In the listing below, find each line holding "Profile" and copy it.

----------

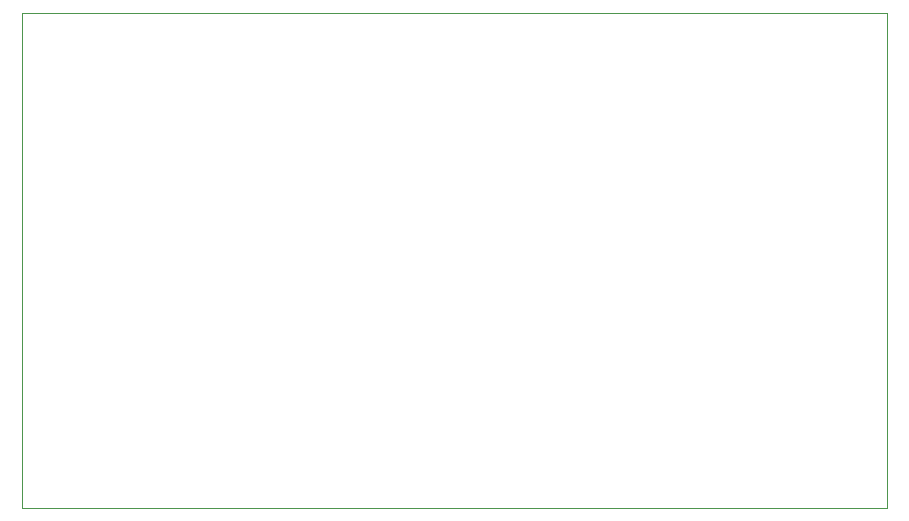
<source format=gbr>
%TF.GenerationSoftware,KiCad,Pcbnew,(5.1.9)-1*%
%TF.CreationDate,2022-08-25T12:46:07+02:00*%
%TF.ProjectId,electric_angle_actuator,656c6563-7472-4696-935f-616e676c655f,rev?*%
%TF.SameCoordinates,Original*%
%TF.FileFunction,Profile,NP*%
%FSLAX46Y46*%
G04 Gerber Fmt 4.6, Leading zero omitted, Abs format (unit mm)*
G04 Created by KiCad (PCBNEW (5.1.9)-1) date 2022-08-25 12:46:07*
%MOMM*%
%LPD*%
G01*
G04 APERTURE LIST*
%TA.AperFunction,Profile*%
%ADD10C,0.100000*%
%TD*%
G04 APERTURE END LIST*
D10*
X199600000Y-58420000D02*
X199600000Y-100330000D01*
X126415800Y-58420000D02*
X199600000Y-58420000D01*
X126415800Y-100330000D02*
X126415800Y-58420000D01*
X199600000Y-100330000D02*
X126415800Y-100330000D01*
M02*

</source>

----------

▶ WRITTEN RESPONSE
%TF.FileFunction,Profile,NP*%
%TA.AperFunction,Profile*%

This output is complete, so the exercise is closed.